Assignment:
Collect from the data below each line with "center".

Data section:
• • • • •

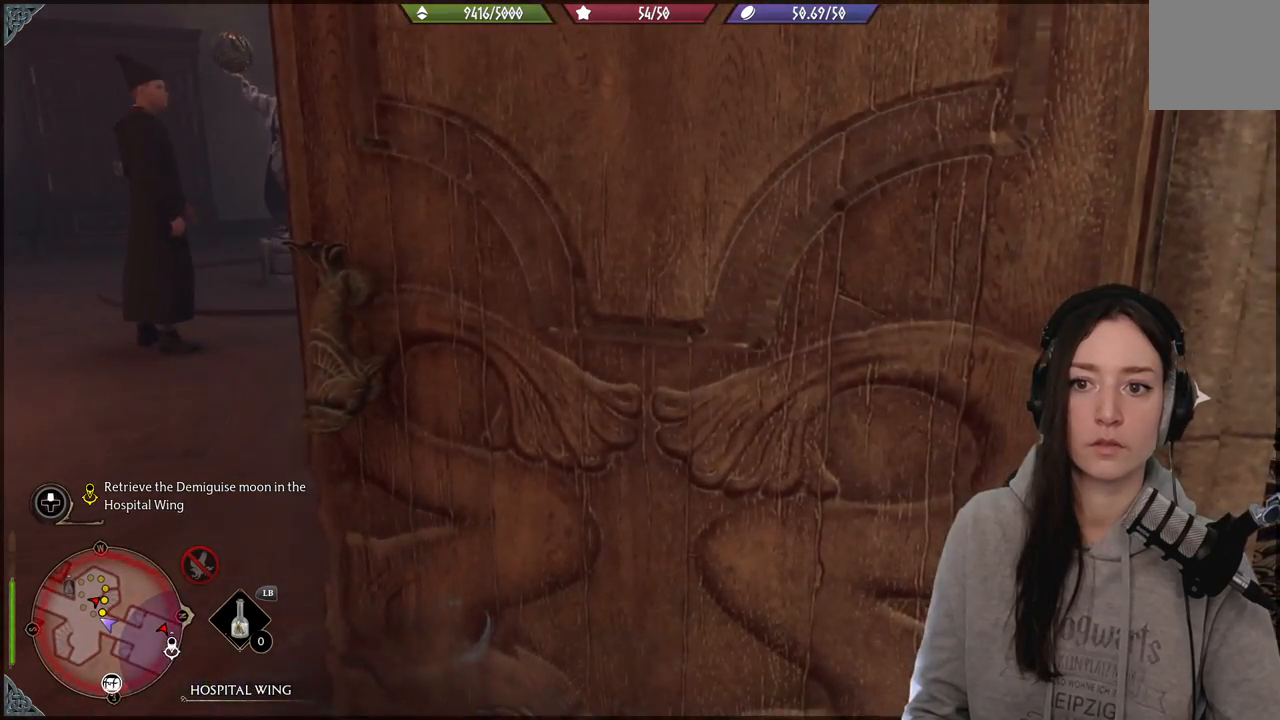
{"buttons": [], "left_stick": "left", "right_stick": "up-left", "events": [[83, "left_stick", "left"], [100, "right_stick", "left"], [433, "right_stick", "up-left"]]}
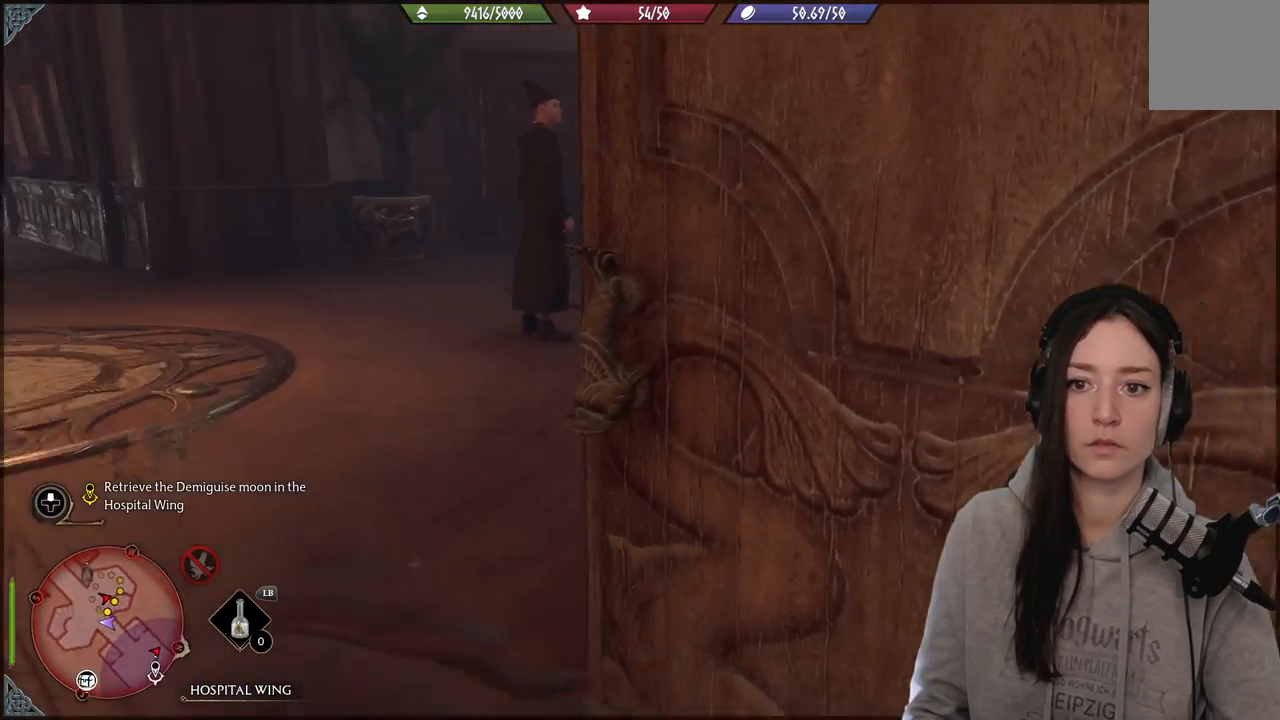
{"buttons": ["L2"], "left_stick": "up-left", "right_stick": "up-left", "events": [[67, "left_stick", "up-left"], [100, "right_stick", "center"], [133, "L2", "down"], [333, "right_stick", "up-left"]]}
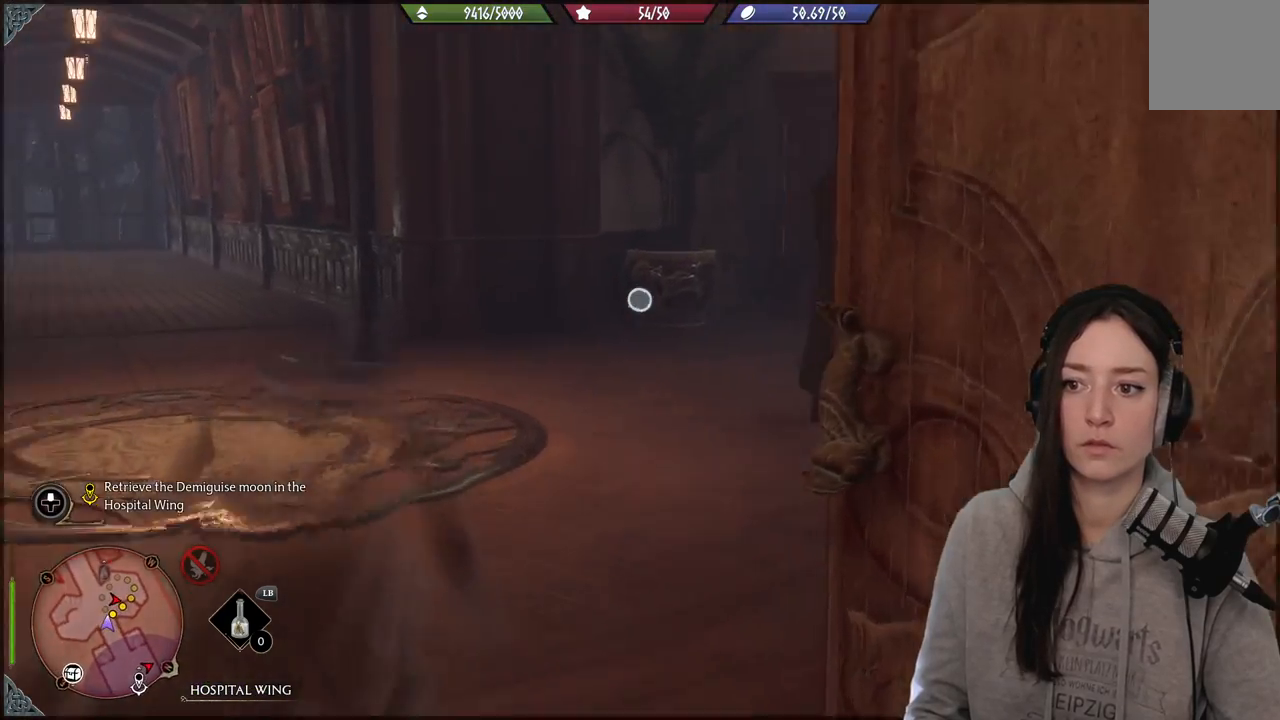
{"buttons": ["L2"], "left_stick": "center", "right_stick": "center", "events": [[100, "left_stick", "up"], [100, "right_stick", "up"], [217, "left_stick", "center"], [217, "right_stick", "center"], [350, "R2", "down"], [383, "right_stick", "up"], [500, "R2", "up"], [500, "right_stick", "center"]]}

• • • • •

Exercise output:
{"buttons": ["L2"], "left_stick": "up-left", "right_stick": "up-left", "events": [[67, "left_stick", "up-left"], [100, "right_stick", "center"], [133, "L2", "down"], [333, "right_stick", "up-left"]]}
{"buttons": ["L2"], "left_stick": "center", "right_stick": "center", "events": [[100, "left_stick", "up"], [100, "right_stick", "up"], [217, "left_stick", "center"], [217, "right_stick", "center"], [350, "R2", "down"], [383, "right_stick", "up"], [500, "R2", "up"], [500, "right_stick", "center"]]}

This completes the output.